Men often commingle their life with their work. A woman may see herself as a mother or a wife, or a woman but a man usually sees himself not as who he is but by what he does. We were pressmen. We were blue collar but we wrought a miracle everyday. We showed up on weekends, on holidays, during cold winter evenings and even during hurricanes and wars and we got the news out. We were proud of what we did. We were relevant.
My life there was so long ago. It’s been so long that I can’t remember everyone I worked with. Some names are with me always. There were some people that I liked or loved, or hated. Some people I can only see as glimpses, a hand or a mustache, a silly smile or a threatening glower. Their names lost. Others I can hear as a snippet of an echo. A peculiar laugh, a turn of phrase. Their names and faces gone too. I suppose it’s the same for many of them. Maybe I’m only a glimmer to them too.

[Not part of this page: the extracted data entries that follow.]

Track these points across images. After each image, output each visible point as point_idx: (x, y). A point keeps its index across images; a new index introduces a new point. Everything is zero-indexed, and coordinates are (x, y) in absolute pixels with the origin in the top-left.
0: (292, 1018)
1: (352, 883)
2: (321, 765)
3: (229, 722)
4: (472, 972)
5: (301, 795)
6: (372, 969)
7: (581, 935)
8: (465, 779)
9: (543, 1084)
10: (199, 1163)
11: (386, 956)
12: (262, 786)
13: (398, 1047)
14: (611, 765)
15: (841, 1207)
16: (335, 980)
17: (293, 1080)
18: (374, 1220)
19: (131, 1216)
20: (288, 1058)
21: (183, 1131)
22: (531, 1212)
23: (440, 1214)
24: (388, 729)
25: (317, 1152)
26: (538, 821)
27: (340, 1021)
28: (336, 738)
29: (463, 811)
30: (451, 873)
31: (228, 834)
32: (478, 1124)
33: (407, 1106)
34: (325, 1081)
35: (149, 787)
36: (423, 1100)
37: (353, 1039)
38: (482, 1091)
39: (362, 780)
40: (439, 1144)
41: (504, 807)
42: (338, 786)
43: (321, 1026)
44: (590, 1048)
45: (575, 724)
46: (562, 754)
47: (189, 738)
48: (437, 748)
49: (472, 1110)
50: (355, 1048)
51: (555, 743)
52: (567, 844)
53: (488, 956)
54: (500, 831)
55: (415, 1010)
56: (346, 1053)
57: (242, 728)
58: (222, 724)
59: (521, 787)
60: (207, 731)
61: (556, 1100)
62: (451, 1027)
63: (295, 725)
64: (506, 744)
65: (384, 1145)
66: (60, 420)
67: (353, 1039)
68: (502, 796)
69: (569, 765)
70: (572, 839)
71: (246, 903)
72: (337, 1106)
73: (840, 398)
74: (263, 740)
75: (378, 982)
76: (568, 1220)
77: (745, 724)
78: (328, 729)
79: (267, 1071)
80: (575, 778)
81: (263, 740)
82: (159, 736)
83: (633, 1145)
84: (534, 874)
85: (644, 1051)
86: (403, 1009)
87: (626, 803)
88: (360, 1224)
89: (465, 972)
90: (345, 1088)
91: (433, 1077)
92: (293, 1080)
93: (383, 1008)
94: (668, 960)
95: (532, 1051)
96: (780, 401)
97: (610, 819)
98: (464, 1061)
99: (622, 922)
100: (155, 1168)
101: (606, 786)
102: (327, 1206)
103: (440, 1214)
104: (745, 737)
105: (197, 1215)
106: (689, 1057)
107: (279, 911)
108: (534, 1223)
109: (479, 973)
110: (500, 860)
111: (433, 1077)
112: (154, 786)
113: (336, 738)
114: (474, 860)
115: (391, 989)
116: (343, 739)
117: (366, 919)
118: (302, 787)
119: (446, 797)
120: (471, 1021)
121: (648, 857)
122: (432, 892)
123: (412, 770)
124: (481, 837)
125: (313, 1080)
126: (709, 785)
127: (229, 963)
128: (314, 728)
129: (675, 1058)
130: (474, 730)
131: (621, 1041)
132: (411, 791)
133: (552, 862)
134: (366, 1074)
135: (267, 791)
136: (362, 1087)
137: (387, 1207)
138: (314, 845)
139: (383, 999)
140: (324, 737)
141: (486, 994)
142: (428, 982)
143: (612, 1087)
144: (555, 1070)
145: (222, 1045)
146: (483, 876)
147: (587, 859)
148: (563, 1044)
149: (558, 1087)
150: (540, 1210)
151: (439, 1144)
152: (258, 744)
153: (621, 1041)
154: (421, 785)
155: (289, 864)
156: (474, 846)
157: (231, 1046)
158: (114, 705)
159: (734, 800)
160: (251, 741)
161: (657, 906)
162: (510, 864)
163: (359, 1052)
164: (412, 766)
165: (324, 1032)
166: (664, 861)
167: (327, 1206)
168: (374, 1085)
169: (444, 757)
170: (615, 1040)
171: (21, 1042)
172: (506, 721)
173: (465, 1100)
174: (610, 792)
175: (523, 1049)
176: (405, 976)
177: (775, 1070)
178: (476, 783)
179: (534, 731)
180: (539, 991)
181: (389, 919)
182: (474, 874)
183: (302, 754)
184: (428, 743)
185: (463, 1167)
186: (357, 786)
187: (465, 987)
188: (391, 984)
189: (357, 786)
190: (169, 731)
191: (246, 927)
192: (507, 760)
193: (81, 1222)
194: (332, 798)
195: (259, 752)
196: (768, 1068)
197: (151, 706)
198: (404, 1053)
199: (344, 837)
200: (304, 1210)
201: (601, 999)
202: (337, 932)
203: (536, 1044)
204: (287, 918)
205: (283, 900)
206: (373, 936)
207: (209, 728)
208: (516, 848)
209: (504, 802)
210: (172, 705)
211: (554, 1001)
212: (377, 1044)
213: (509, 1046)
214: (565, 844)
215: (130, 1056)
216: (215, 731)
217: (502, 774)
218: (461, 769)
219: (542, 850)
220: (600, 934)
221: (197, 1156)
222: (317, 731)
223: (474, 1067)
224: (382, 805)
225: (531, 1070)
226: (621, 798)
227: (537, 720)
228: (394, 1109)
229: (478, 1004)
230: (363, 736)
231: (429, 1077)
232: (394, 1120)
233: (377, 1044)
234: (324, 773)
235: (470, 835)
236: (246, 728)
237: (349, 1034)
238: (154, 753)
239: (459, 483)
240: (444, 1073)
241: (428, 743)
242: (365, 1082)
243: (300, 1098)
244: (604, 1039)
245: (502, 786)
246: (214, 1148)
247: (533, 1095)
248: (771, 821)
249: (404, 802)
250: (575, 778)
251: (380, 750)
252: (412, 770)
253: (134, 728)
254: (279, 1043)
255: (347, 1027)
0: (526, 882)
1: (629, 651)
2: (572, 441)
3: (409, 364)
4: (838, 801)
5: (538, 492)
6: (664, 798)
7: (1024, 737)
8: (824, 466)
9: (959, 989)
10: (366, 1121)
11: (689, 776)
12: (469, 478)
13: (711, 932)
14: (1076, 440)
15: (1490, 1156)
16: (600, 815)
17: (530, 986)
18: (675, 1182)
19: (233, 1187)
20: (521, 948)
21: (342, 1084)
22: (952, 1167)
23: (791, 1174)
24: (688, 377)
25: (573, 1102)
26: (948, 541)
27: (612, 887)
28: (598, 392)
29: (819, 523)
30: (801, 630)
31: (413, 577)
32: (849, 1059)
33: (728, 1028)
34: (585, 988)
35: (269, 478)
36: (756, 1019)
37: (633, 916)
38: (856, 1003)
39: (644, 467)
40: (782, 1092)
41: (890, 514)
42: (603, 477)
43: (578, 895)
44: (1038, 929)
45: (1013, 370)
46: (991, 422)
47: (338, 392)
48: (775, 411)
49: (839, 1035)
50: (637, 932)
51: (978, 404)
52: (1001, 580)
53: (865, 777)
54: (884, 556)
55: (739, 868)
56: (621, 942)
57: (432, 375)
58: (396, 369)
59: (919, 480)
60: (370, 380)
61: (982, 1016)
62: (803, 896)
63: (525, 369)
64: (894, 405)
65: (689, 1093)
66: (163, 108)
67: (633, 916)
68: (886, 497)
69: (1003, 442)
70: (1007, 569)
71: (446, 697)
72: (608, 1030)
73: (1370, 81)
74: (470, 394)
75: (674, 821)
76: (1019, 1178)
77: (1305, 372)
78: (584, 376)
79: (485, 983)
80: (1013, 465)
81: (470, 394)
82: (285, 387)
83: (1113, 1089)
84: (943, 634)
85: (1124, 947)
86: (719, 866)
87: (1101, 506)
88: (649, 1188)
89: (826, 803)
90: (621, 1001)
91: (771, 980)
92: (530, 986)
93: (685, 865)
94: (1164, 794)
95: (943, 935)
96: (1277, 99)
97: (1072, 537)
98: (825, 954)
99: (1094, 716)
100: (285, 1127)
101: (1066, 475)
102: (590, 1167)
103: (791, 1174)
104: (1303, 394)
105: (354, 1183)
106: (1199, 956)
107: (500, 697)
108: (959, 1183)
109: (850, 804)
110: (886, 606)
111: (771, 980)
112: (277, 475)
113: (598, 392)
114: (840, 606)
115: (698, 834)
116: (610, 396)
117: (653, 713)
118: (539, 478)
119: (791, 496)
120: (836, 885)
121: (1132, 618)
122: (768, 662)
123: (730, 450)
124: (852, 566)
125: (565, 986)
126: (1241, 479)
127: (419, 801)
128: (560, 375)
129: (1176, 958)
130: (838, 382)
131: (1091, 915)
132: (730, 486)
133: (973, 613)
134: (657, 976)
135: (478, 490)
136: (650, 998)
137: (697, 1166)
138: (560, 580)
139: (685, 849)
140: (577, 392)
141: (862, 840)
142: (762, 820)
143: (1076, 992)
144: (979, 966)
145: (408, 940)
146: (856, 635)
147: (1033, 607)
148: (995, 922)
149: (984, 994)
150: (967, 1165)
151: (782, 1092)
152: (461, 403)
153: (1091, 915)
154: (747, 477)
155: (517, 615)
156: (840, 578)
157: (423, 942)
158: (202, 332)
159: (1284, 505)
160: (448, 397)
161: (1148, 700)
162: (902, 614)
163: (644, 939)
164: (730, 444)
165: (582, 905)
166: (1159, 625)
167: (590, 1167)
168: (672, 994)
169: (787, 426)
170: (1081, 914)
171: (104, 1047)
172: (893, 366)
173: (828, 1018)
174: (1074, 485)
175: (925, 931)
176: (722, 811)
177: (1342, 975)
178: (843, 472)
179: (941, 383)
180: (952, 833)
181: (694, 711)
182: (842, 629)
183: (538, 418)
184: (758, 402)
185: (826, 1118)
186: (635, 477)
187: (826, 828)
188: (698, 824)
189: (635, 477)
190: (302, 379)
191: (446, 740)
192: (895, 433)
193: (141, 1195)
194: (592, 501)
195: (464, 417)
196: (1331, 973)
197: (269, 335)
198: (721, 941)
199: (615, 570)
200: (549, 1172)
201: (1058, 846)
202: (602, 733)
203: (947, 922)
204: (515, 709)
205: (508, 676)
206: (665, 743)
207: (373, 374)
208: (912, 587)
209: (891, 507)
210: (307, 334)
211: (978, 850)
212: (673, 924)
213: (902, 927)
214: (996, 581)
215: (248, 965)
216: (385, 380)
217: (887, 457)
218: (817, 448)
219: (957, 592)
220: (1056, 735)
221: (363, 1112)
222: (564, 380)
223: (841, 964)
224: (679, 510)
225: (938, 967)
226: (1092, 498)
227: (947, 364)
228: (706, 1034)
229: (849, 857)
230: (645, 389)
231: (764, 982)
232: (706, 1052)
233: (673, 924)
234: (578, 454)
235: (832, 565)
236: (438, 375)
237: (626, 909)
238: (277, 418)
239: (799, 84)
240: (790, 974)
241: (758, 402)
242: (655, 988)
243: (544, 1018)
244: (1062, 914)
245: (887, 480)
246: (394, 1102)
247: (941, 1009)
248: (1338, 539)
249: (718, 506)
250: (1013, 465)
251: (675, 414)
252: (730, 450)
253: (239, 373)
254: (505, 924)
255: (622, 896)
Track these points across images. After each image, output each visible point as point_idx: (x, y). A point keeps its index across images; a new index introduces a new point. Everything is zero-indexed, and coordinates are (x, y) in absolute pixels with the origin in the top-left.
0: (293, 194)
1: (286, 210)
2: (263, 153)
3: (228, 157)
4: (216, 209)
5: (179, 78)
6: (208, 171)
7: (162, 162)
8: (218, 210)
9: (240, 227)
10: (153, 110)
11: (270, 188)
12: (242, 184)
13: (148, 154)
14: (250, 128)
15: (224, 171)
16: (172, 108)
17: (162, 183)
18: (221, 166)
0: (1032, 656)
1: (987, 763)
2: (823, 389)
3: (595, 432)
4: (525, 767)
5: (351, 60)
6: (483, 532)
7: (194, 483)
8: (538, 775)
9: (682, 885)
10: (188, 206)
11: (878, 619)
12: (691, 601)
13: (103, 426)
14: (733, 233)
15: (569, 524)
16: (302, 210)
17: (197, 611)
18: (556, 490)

I wonder and even worry about my old coworkers. For many, their career at the Sentinel was the apex of their work life. It seemed somehow so impervious that I fear that many must have been left bereft without it. The newspaper offered good benefits and pay and prestige from a earlier day. I left when it was thought foolhardy to do so. I’d like to say it was because of some grand bit of foresight but it wasn’t. I just didn’t seem to fit in. Silly really; and utterly fortuitous. It wasn’t strategy, it was serendipity.
The traffic light turns green. I look over at the car next to mine. The driver’s head is down, texting a message on his cell phone. The horn of the car behind him honks and the texting driver looks up, his face a mixture of surprise and irritation. My car radio sends me an instant traffic alert via satellite. I drive away knowing I’m about to be delayed. The Sentinel building appears in my rear-view mirror, a discarded newspaper blowing silently across the parking lot.
I avert my gaze. I don’t want to see anymore.